Num mundo de fluxos de
capitais mais escassos é claro que – ao contrário do observado nos últimos anos
– a parte do leão deve ficar com aqueles que exibem fundamentos mais sólidos. O
Brasil, a caminho de déficits externos da ordem de 4% do PIB (ou mais), vai
precisar destes recursos, mas adota postura que ignora esta
realidade, manifesta inclusive na negação do problema fiscal.

Não é,
lamento dizer, a astrologia que irá resolver esta questão.

Guido, el vidente

(Publicado 13/Nov/2013) 

18 thoughts on “Inferno são os outros

  1. Lendo o perfil, no Valor de hoje, do bobo-alegre que vai cuidar da Economia argentina fica fácil prever que los hermanos caminham a passos largos para o destino que hoje assola a Venezuela.

  2. Lembro-me que o José Roberto Afonso em entrevista ao jornal O Estado de S. Paulo, afirmou era "justa e oportuna" a proposta até porque os contratos de rolagem da dívida, feitos anteriormente.

    Particularmente eu não gosto, mas que não é apenas o Mantega ou o José Afonso que já apoiaram, acho que o Serra e o Kassab também queriam e tem declarações quando eram prefeitos de São Paulo, quem sempre foi contra diga-se foi o Palloci, mas agora com o PT governando a cidade de São Paulo eu tinha poucas dúvidas que a proposta renasceria da cinzas.

    Abraços

  3. É cômico… O Kocherlakota mandou o staff do Minneapolis Fed fazer pesquisa relevante para política econômica, ao invés do típico onanismo, deve ser mais odiado que o Keynes-vestido-de-drag hoje em dia por aquelas bandas.

  4. Esse "O" é ridículo.

    Os Estados Unidos foram fundados e construídos por gente como os pesquisadores do Minneapolis Fed.
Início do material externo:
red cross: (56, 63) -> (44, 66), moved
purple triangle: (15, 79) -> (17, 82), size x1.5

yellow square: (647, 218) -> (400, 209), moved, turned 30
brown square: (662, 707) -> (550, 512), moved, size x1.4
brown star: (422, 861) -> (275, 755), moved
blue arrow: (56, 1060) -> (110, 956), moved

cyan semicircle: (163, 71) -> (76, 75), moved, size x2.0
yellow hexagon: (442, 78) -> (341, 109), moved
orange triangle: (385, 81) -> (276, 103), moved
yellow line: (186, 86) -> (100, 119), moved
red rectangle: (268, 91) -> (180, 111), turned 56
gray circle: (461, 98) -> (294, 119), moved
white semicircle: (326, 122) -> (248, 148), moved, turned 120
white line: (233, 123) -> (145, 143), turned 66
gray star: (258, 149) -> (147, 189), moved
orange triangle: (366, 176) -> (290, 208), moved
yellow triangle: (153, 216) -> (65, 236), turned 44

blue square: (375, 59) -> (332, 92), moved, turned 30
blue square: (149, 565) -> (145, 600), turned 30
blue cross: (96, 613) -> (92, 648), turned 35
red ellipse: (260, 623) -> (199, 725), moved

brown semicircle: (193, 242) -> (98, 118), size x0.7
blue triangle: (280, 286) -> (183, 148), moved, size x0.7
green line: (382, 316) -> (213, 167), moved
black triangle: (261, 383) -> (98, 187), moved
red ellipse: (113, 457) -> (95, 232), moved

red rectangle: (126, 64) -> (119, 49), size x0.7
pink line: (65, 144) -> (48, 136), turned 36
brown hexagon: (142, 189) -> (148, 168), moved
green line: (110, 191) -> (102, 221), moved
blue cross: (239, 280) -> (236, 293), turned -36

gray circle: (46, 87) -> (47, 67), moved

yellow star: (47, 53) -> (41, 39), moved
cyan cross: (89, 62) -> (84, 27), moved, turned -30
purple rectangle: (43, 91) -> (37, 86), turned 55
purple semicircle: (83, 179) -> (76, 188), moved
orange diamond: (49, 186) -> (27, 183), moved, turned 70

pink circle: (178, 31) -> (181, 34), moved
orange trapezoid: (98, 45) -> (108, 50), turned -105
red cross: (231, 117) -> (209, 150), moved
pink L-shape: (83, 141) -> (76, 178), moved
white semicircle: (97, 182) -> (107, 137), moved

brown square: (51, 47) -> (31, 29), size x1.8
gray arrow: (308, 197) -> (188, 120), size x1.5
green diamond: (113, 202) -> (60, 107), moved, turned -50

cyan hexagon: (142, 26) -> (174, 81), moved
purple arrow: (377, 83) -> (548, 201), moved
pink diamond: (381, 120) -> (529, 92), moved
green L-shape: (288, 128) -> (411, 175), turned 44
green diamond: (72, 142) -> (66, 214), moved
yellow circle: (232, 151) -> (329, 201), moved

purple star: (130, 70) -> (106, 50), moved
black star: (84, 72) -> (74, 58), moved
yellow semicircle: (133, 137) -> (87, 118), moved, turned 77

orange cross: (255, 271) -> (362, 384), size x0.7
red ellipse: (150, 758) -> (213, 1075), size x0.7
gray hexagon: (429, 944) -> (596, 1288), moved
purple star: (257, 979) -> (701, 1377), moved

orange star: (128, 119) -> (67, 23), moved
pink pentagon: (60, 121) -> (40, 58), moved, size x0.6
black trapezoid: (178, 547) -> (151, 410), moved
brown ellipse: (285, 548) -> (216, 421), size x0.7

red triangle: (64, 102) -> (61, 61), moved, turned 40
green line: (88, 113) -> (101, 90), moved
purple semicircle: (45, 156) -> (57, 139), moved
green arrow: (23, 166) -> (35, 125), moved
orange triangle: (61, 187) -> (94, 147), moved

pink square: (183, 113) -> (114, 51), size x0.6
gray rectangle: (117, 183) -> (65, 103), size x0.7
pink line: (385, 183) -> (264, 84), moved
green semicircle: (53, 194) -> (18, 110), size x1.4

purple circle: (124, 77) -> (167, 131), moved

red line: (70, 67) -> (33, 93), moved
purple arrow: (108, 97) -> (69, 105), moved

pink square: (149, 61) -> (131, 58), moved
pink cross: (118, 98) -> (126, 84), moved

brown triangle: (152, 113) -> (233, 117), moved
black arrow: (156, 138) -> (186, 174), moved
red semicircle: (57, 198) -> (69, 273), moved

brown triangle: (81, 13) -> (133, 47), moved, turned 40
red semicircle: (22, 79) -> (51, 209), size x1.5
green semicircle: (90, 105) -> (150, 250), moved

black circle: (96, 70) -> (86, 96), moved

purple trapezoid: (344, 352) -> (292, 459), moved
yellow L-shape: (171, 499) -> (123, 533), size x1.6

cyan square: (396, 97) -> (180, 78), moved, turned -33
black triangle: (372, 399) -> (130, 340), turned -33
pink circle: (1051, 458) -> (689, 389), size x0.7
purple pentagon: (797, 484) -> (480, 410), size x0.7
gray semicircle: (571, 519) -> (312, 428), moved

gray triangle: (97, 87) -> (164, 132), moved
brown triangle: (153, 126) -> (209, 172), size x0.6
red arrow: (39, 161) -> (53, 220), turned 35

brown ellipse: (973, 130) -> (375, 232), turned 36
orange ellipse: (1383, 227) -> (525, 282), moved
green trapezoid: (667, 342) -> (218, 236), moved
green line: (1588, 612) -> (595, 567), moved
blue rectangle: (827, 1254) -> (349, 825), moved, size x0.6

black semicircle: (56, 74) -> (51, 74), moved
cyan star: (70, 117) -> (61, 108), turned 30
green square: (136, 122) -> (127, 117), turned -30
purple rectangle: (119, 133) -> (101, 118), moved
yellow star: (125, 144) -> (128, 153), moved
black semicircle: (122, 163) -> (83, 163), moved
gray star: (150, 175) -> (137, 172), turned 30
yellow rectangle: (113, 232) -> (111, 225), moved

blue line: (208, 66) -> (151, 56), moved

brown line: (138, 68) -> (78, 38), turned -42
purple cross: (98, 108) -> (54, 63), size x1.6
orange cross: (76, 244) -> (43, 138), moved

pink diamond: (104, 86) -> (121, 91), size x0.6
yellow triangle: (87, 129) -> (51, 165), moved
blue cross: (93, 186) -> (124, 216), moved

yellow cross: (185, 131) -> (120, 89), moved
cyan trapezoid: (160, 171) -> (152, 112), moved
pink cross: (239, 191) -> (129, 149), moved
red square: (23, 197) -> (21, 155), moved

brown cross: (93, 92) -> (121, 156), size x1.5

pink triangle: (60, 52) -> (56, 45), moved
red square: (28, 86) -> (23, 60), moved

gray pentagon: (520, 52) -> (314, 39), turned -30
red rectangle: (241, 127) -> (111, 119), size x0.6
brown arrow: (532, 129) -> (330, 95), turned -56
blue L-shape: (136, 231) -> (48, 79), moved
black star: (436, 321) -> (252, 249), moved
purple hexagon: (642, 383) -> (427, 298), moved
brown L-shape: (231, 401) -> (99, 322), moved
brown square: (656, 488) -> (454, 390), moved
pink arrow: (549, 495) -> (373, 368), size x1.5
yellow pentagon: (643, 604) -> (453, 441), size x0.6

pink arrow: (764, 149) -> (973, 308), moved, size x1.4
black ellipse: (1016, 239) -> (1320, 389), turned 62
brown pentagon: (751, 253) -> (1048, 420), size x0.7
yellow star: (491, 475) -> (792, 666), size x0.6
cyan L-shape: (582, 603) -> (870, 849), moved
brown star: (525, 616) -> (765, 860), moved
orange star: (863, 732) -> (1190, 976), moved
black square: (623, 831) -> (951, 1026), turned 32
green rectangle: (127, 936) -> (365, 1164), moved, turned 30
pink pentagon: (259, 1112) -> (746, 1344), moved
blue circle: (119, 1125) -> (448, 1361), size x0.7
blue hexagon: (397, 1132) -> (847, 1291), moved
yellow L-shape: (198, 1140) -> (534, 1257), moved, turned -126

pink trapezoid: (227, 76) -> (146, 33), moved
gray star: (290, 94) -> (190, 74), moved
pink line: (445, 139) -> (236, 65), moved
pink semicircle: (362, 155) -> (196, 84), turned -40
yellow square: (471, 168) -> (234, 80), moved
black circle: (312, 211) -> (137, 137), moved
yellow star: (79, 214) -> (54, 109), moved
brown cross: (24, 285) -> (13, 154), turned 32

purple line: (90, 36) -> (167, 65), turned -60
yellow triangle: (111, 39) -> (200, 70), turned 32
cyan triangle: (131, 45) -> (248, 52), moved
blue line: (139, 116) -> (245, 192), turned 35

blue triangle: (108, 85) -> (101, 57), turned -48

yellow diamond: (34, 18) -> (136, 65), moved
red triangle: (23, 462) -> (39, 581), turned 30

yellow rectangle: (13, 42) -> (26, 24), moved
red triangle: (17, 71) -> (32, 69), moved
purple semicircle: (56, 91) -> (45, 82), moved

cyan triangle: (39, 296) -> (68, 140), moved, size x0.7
Gente que acredita no trabalho duro, na responsabilidade individual e na economia de mercado, e não que os problemas de todo munda possam ser resolvidos pelo governo, como acham os quermesseiros salt-water.

  5. "Gente que acredita no trabalho duro, na responsabilidade individual e na economia de mercado, e não que os problemas de todo munda possam ser resolvidos pelo governo, como acham os quermesseiros salt-water."

    Mas quando isso foi a fundação? No século XVI ou no XVIII?

  6. "Os Estados Unidos foram fundados e construídos por gente como os pesquisadores do Minneapolis Fed."

    Nāo sabia que os Founding Fathers acumulavam o salário em dois empregos públicos.

  7. E agora, com 1,5% de aumento do PIB – 'sampleado' no El País – não melhora o inferno astral?
    No quesito relações governamentais e políticas com a preterida mídia nacional, por exemplo.
    Ou, tecnicamente, no minúsculo erro superior a 60% sobre o resultado anterior (do PIB).
    Talvez, mais gravemente, na mudança da metodologia de auferição da atividade econômica ao sabor dos ventos ideológicos em voga.